▶ EXTRACT PROVIDED
====================
If Europe had been somehow shielded from the Huns and Islamic world, it would have continued to putter along with agricultural and feudal innovations. Thanks to the Scandinavians they would probably still have ended up producing powerful naval empires and colonizing the western hemisphere, but Africa might have been left largely alone, and the world's hotspots would have been in the -istans and the Caucasus. In more general terms, a world without World Wars would be a world where the great sea powers were culturally isolated from the great land powers and/or there were less reasons for the great sea powers to engage in direct warfare. |
Re: Worldbuilding without the post-WW/WWII/Cold War glasses (TL, CR etc.)
I think the biggest assumption that has to be unlearned -- at least for an American -- is the prominence of "the government." As in the federal government. Even after the Civil War asserted that it was "the United States is" and not "the United States are," an awful lot was left up to state and local authorities, or even to no authority in particular. I won't say Washington was without power or authority, but its reach was a lot shorter, both for better and for worse.
|
Re: Worldbuilding without the post-WW/WWII/Cold War glasses (TL, CR etc.)
But isn't that just a quirk of the US's anti-government culture, that under pressure has declined over time? Europe developed pretty strong centralized governments just fine well before the wars.
|
Re: Worldbuilding without the post-WW/WWII/Cold War glasses (TL, CR etc.)
Quote:
|
Re: Worldbuilding without the post-WW/WWII/Cold War glasses (TL, CR etc.)
====================
▶ WRITTEN INSTRUCTION A
Return the passage of the forum excerpt from "I think the" up to and including "and for worse.", word for word.
▶ WRITTEN INSTRUCTION B
In the forum excerpt, what did the Civil War assert about how to refer to the United States?
====================
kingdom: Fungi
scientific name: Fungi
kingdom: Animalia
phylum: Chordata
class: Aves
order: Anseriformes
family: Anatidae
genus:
====================
▶ COMPLETE ANSWER A
I think the biggest assumption that has to be unlearned -- at least for an American -- is the prominence of "the government." As in the federal government. Even after the Civil War asserted that it was "the United States is" and not "the United States are," an awful lot was left up to state and local authorities, or even to no authority in particular. I won't say Washington was without power or authority, but its reach was a lot shorter, both for better and for worse.

▶ COMPLETE ANSWER B
It asserted that it was "the United States is" and not "the United States are."